10. Hukuk Dairesi 2015/15316 E. , 2017/4004 K.
"İçtihat Metni"Mahkemesi :İş Mahkemesi
Dava, itirazın iptali istemine ilişkindir.
Mahkemece, ilâmında belirtildiği şekilde davanın kabulüne karar verilmiştir.
Hükmün, davacı Kurum avukatı tarafından temyiz edilmesi üzerine, temyiz isteğinin süresinde olduğu anlaşıldıktan ve düzenlenen raporla dosyadaki kağıtlar okunduktan sonra işin gereği düşünüldü, aşağıdaki karar tespit edildi.

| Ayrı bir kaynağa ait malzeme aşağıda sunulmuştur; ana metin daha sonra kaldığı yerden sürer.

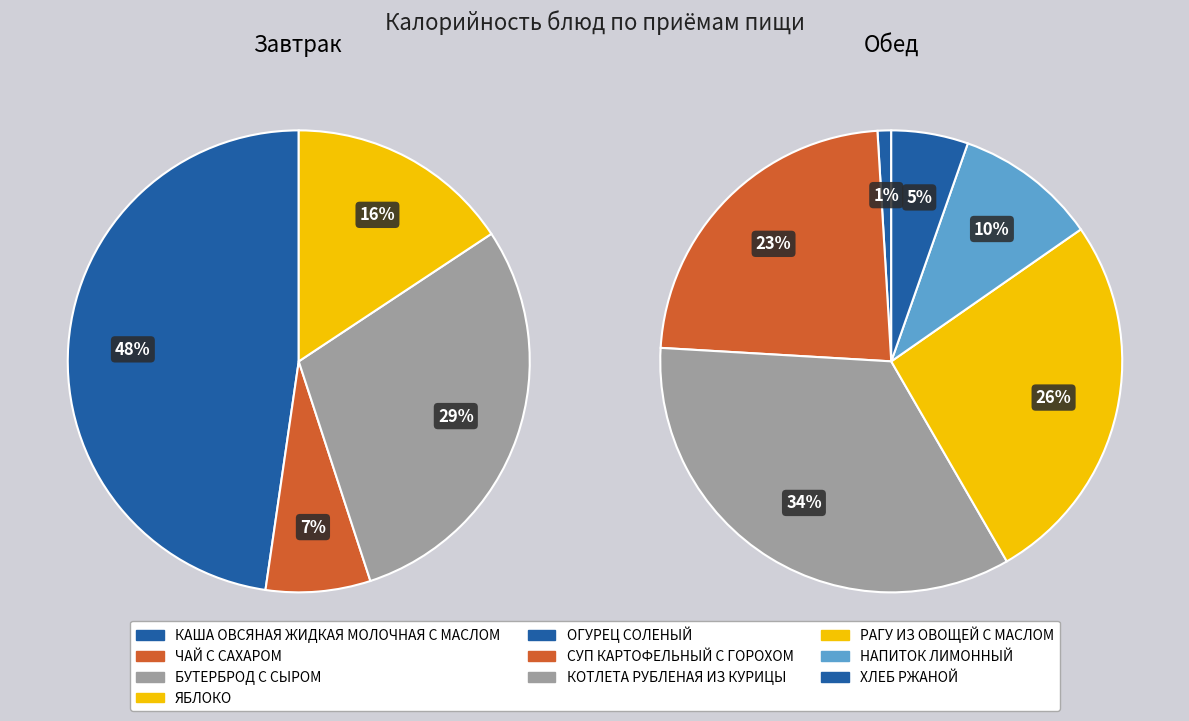

Which series changed the most between ЧАЙ С САХАРОМ and БУТЕРБРОД С СЫРОМ?

Завтрак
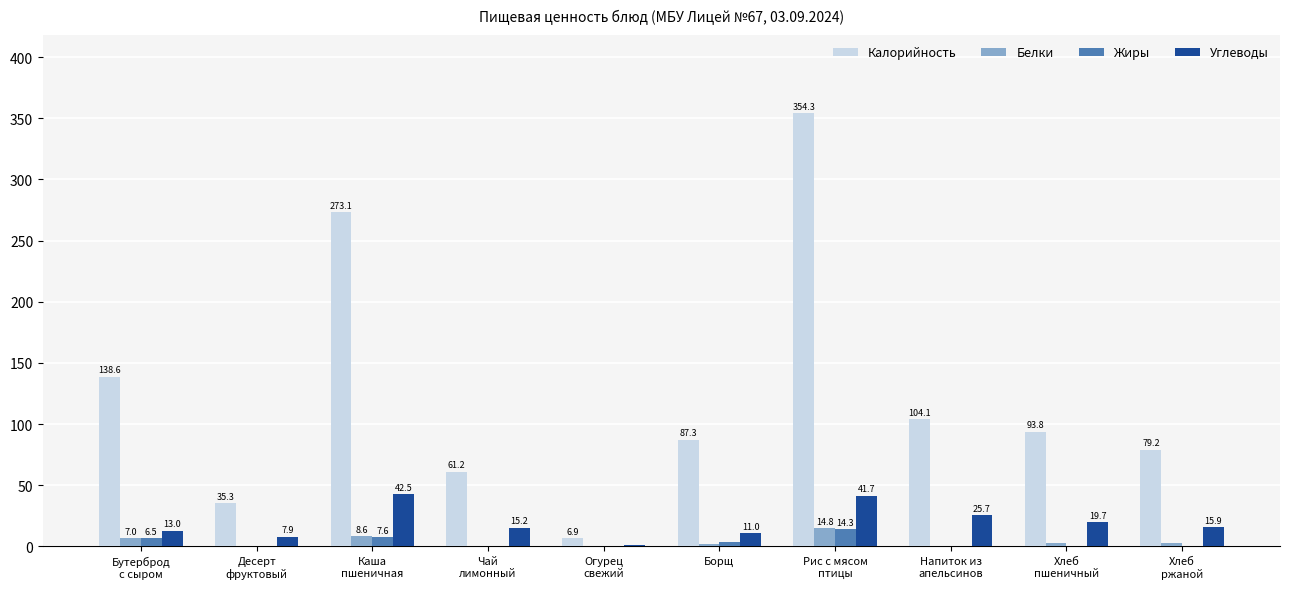

What is the maximum value for Калорийность?

354.3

Davacının, dava açmada hukuki yararının bulunması dava şartlarından olduğu gibi temyiz Kanun yoluna başvuracak olan tarafın da temyiz yoluna başvuruda hukuki yararının bulunması gerekir. HMK 361/2. fıkrasında "Davada haklı çıkmış olan taraf da hukuki yararı bulunmak şartıyla temyiz yoluna başvurabilir" düzenlemesi vardır.

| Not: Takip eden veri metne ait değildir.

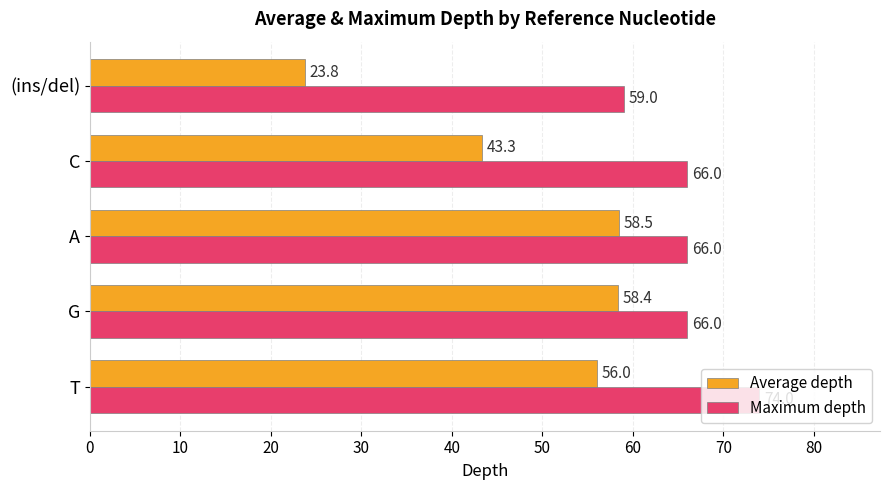

Which series has the largest total across all categories?

Maximum depth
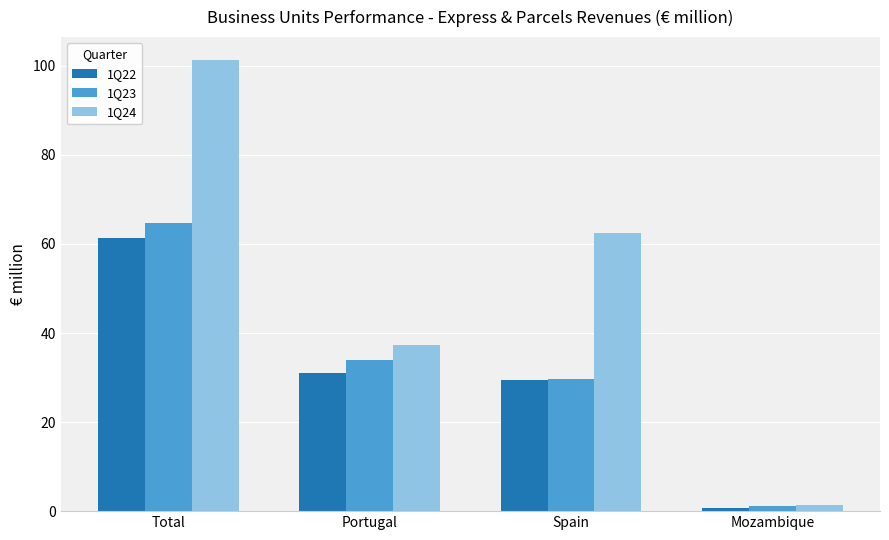

Reading right to left, what are all the values shown in this chart?

1Q22: 0.8	29.5	31.0	61.3
1Q23: 1.1	29.7	33.9	64.7
1Q24: 1.4	62.6	37.4	101.4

Temyiz yoluna başvuran tarafın hukuki yararının bulunup bulunmadığı, öncelikle onun davadaki talebi ile mahkemenin hükmü karşılaştırılarak belirlenir. Eğer tarafın talepleri hüküm ile tam olarak karşılanmamışsa, karşılanmayan eksik talep kalmışsa temyize başvurmada hukuki yararın bulunduğu kabul edilir. Tüm talepleri mahkeme hükmü ile kabul edilen davacının, davada haklı çıkmakla birlikte hükmü yine de temyiz etmesi halinde, hüküm fıkralarının veya gerekçesinin hangi nedenlerle aleyhine olduğunu, dolayısıyla temyizde hukuki yararı olduğunun gerekçelerini de belirtmesi gerekir. (HMK 364/2-f bendine göre temyiz dilekçesinde "Temyiz sebepleri ve gerekçesi" bulunmak zorundadır) Aksi halde temyiz talebinin kötü niyetle yapıldığı kabul edilir. Kötü niyetle temyiz, davanın gereksiz yere uzamasına ve yargı organlarının yersiz meşgul edilmesine yol açar.

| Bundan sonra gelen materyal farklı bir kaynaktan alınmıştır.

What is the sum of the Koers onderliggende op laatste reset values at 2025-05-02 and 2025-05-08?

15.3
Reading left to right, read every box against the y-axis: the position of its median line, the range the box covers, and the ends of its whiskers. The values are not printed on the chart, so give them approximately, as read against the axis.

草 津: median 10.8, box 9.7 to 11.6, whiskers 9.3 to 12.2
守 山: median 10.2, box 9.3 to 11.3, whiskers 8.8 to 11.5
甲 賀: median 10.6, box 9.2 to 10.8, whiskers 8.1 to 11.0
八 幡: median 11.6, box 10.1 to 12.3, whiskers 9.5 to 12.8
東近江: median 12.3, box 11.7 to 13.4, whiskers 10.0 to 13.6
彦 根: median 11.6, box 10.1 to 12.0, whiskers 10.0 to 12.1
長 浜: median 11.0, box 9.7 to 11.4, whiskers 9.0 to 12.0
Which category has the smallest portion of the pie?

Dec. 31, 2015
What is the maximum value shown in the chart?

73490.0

6100 sayılı HMK 368/1 de "Temyiz talebinin kötü niyetle yapıldığı anlaşılırsa Yargıtay"ca 329"uncu madde hükümleri uygulanacağı" 329. maddede de "(1) Kötü niyetli davalı veya hiçbir hakkı olmadığı halde dava açan taraf, yargılama giderlerinden başka, diğer tarafın vekiliyle aralarında kararlaştırılan vekalet ücretinin tamamı veya bir kısmını ödemeye mahkum edilebilir. Vekalet ücretinin miktarı hakkında uyuşmazlık çıkması veya mahkemece miktarının fahiş bulunması halinde, bu miktar doğrudan mahkemece takdir olunur. (2) z Kötü niyet sahibi davalı veya hiçbir hakkı olmadığı halde dava açan taraf, bundan başka Beşyüz Türk Lirasından Beşbin Türk Lirasına kadar disiplin para cezası ile mahkum edilebilir. Bu hallere vekil sebebiyet vermiş ise disiplin para cezası vekil hakkında uygulanır" hükmü düzenlenmiştir.
Yine HMK 446. maddesi, (1) Bu Kanun anlamında disiplin para cezasından maksat, yargılamanın düzenli bir biçimde işleyişini sağlamak ve Kamu düzenini korumak amacıyla verilen, verildiği anda kesin olan ve derhal infazı gereken para cezasıdır. Bu ceza, seçenek yaptırımlara çevrilemez ve adli sicil kayıtlarında yer almaz. (2) Disiplin para cezası, 21.07.1953 tarihli ve 6183 sayılı Amme Alacaklarının Tahsil Usulü Hakkında Kanun hükümlerine göre tahsil edilir" hükmünü amirdir.
Somut olayda, davacı Kurum vekilinin talebi gibi mahkemece, icra takibine yapılan itirazın iptali ile takibin devamına karar verildiği, bu kararın davacı vekili tarafından hiçbir temyiz sebebi gösterilmeksizin temyiz edildiği, davacı vekilinin bu temyizinin HMK 368. maddesi kapsamında kötü niyetli temyiz olduğu anlaşılmakla;
SONUÇ:
1-Mahkemece davanın kabulüne karar verilerek davacının tüm taleplerinin karşılandığı, bu durumda davacının kararı temyiz etmekte hukuki yararı bulunmadığından temyiz talebinin REDDİNE,
2-Davacı vekilinin temyizi kötü niyetli bulunduğundan HMK 368. maddesi yollaması ile 329/2. maddesi gereğince davacı vekilinin, takdiren 5.000,00-TL. disiplin para cezası ile CEZALANDIRILMASINA, 11.05.2017 gününde oybirliğiyle karar verildi.